Model | Precision | Load Time | Inference Time | Pre-process Time |
---|---|---|---|---|
face-detection-adas-binary-0001 | FP32-INT1 | 212.75 msecs | 9.99 msecs | 0.55 msecs |
landmarks-regression-retail-0009 | FP16 | 108.77 msecs | 0.55 msecs | 0.05 msecs |
FP16-INT8 | 132.88 msecs | 0.42 msecs | ||
FP32 | 105.91 msecs | 0.54 msecs | ||
head-pose-estimation-adas-0001 | FP16 | 129.37 msecs | 1.22 msecs | 0.06 msecs |
FP16-INT8 | 207.70 msecs | 1.18 msecs | ||
FP32 | 97.98 msecs | 1.35 msecs | ||
gaze-estimation-adas-0002 | FP16 | 139.08 msecs | 1.58 msecs | 0.05 msecs |
FP16-INT8 | 237.18 msecs | 1.39 msecs | ||
FP32 | 122.49 msecs | 1.85 msecs |
As seen from the benchmark table above, there is difference in inference time across difference precision like FP32, FP16 and INT8 models.

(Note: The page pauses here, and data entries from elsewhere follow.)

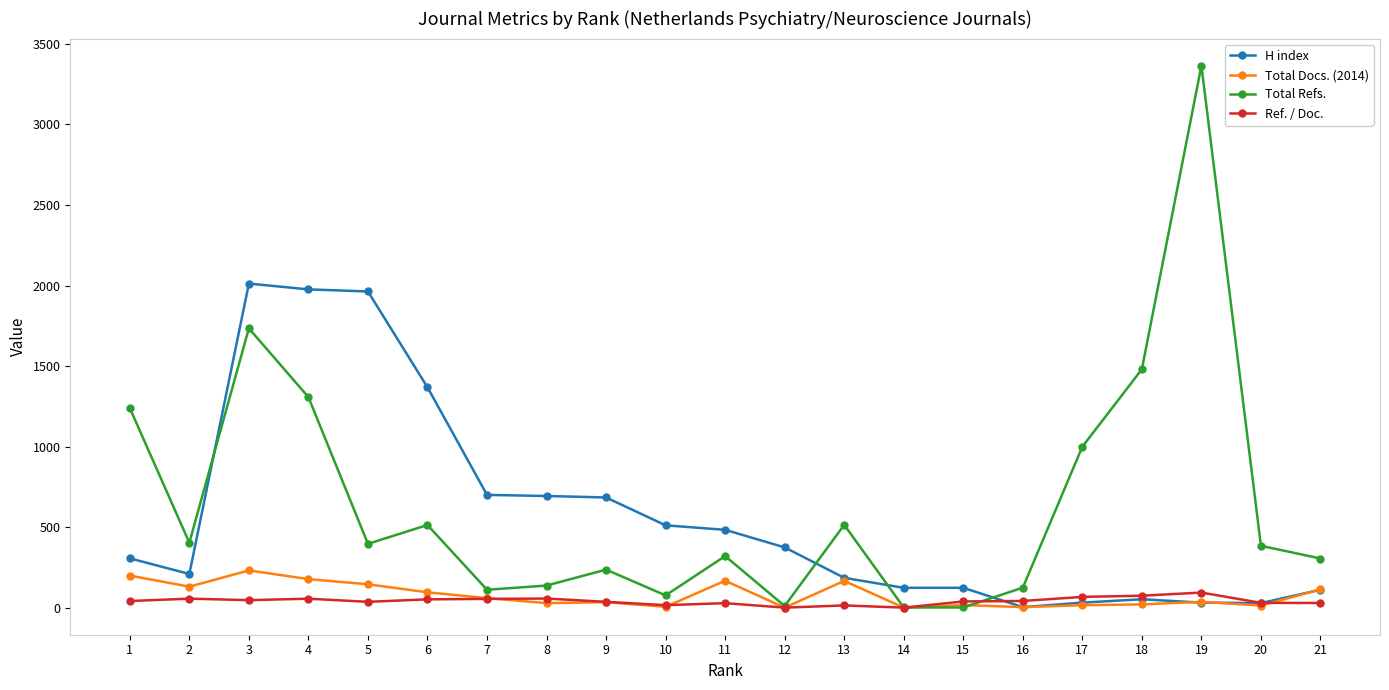

Does the chart display data point markers on the line(s)?

Yes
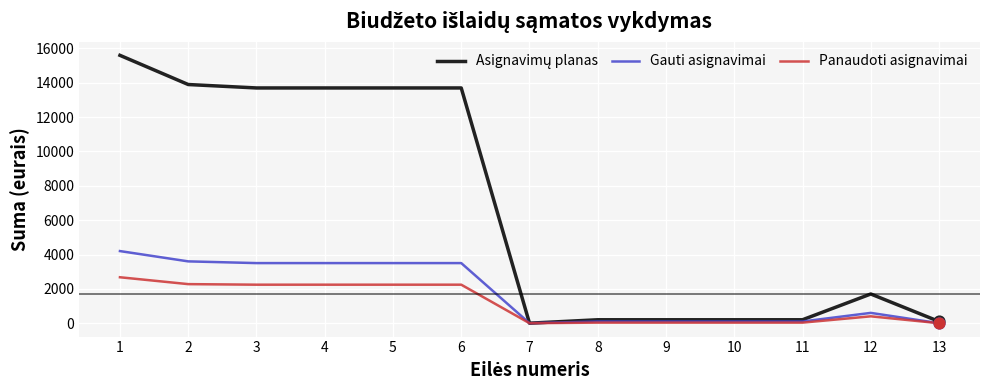

The value of Panaudoti asignavimai at 2 is 3358.6. True or false?

False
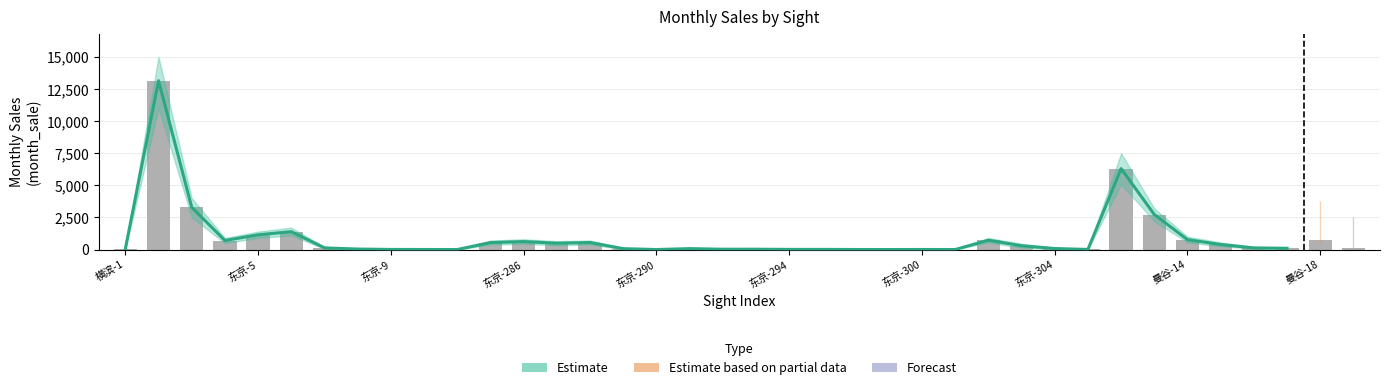

The chart shows a value of 0 at 东京-290. True or false?

True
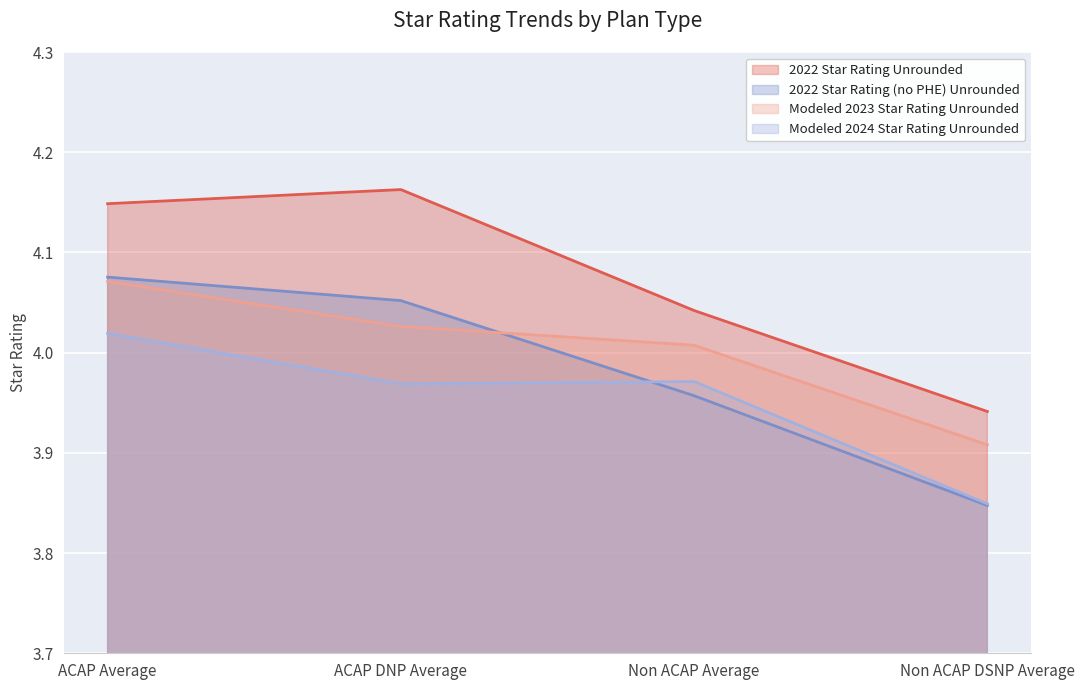

Reading left to right, transcribe all the data shown in this chart.

2022 Star Rating Unrounded: ACAP Average=4.1	ACAP DNP Average=4.2	Non ACAP Average=4.0	Non ACAP DSNP Average=3.9
2022 Star Rating (no PHE) Unrounded: ACAP Average=4.1	ACAP DNP Average=4.1	Non ACAP Average=4.0	Non ACAP DSNP Average=3.8
Modeled 2023 Star Rating Unrounded: ACAP Average=4.1	ACAP DNP Average=4.0	Non ACAP Average=4.0	Non ACAP DSNP Average=3.9
Modeled 2024 Star Rating Unrounded: ACAP Average=4.0	ACAP DNP Average=4.0	Non ACAP Average=4.0	Non ACAP DSNP Average=3.8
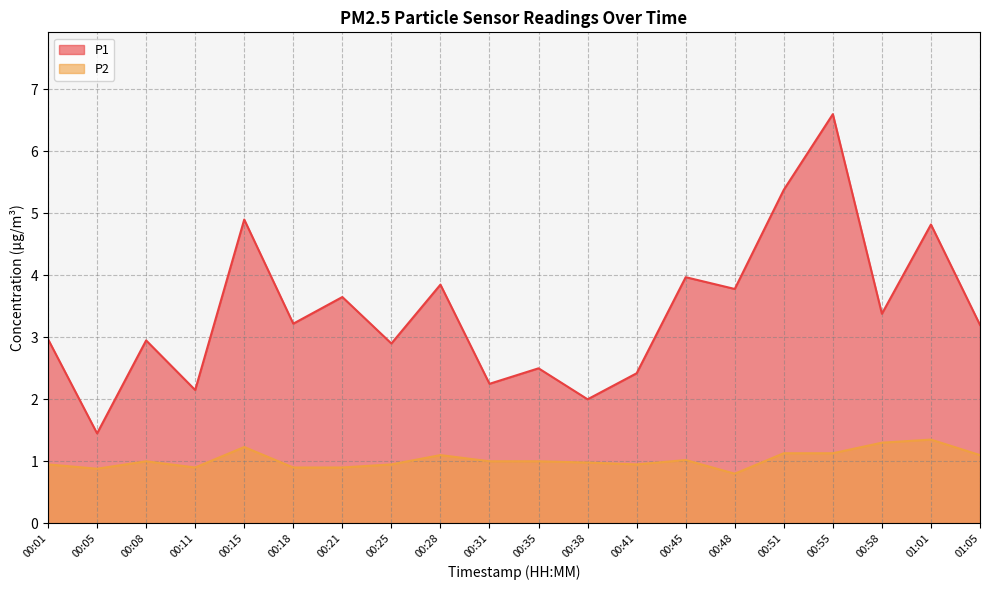

At which category does the chart reach its peak across all series?

00:55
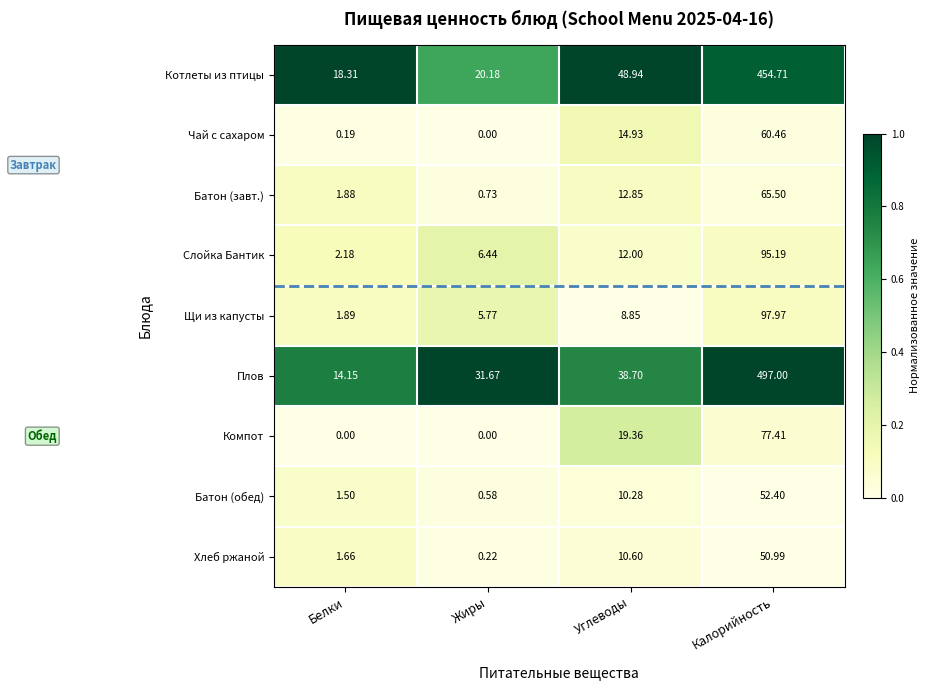

Which category has the highest value in the Чай с сахаром series?

Калорийность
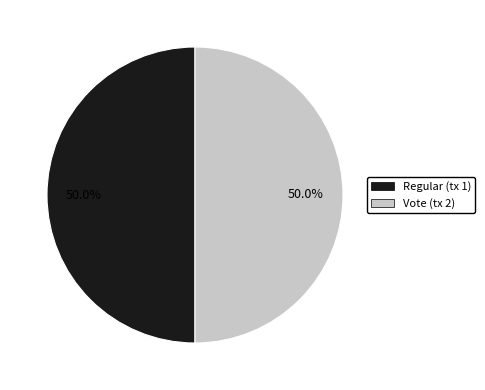

To the nearest percent, what is the difference between the Vote and Regular slice percentages?

0%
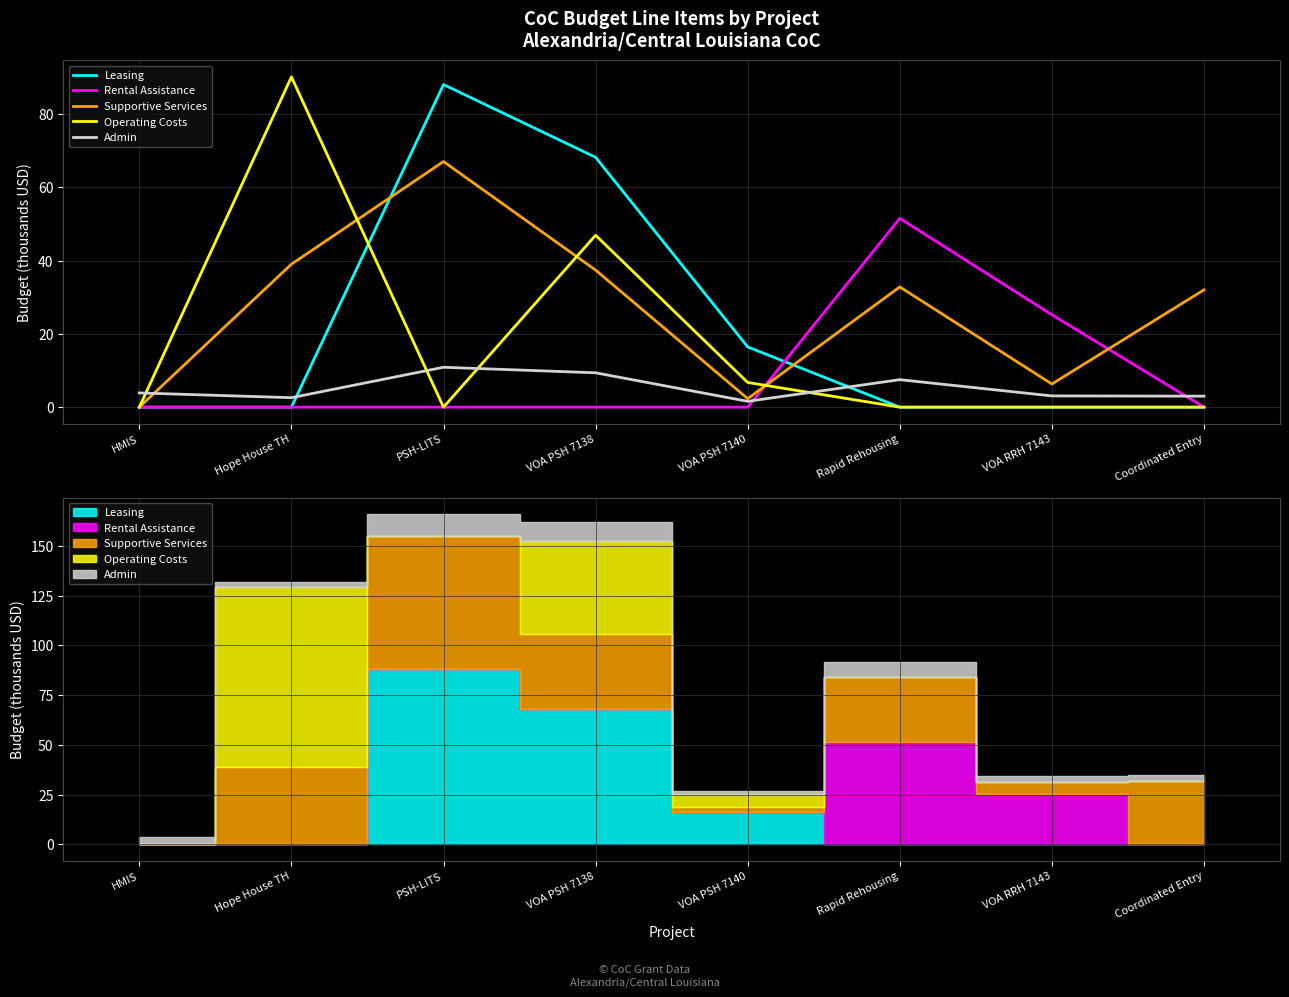

Rank the series at Rapid Rehousing from lowest to highest value.

Leasing, Operating Costs, Admin, Supportive Services, Rental Assistance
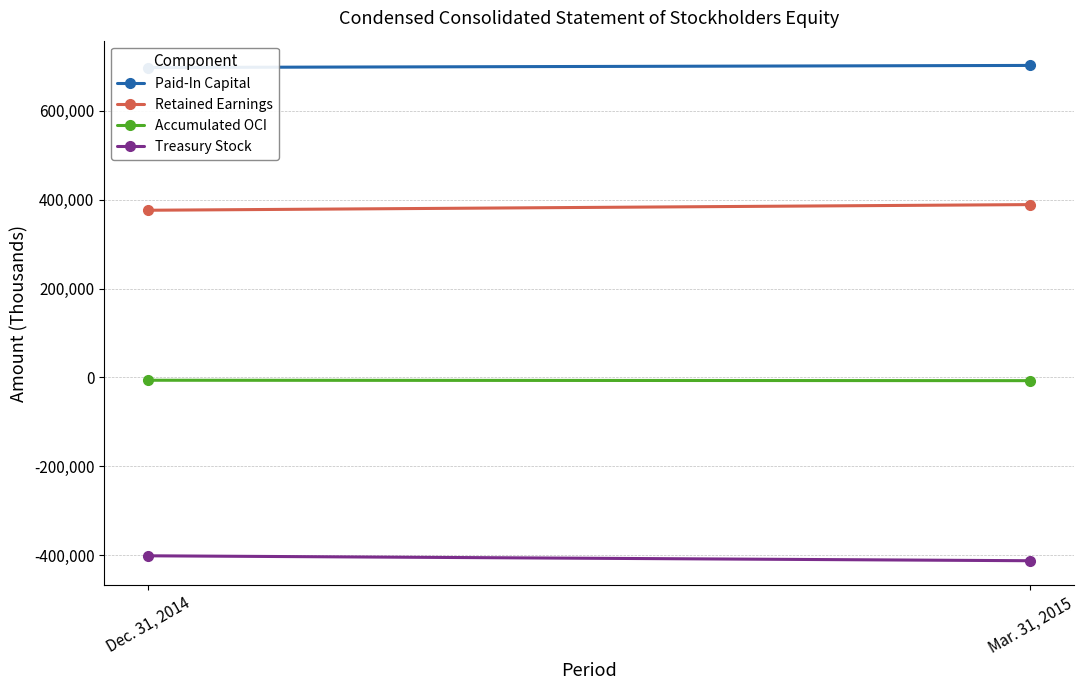

How many Treasury Stock values are between -412835 and -401712?

2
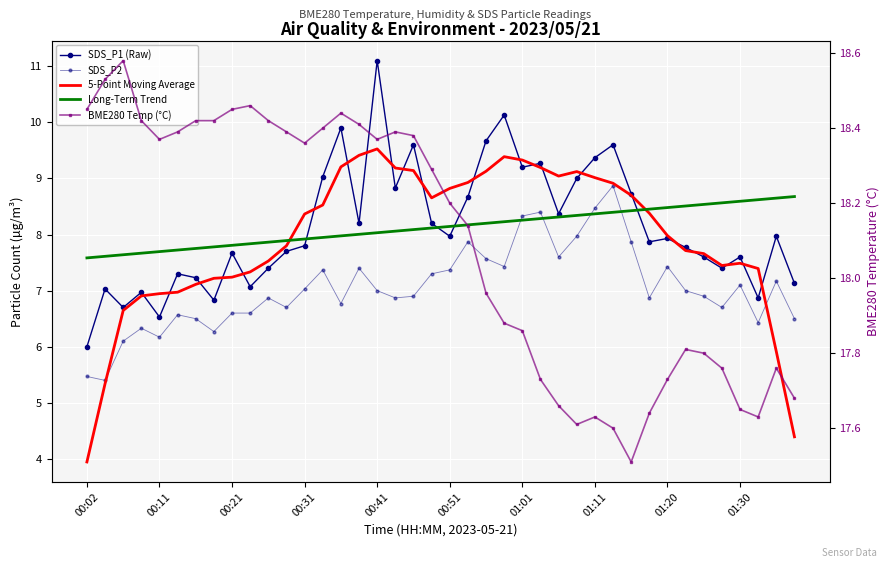

Between 21 and 38, which series saw the biggest shift?

5-Point Moving Average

The reason for maybe due to quantization technics used for optimization which makes use of INT8 weights instead of FLOATS, which in-turn increase inference time but reduces accuracy. Thus accuracy and inference being in the order of FP32>FP16>INT8
. However, It was discovered that the model size is inversely proportional to precision i.e. lighter model has lower precision.
For multiple face detected, only one face is extracted and used to control the mouse pointer.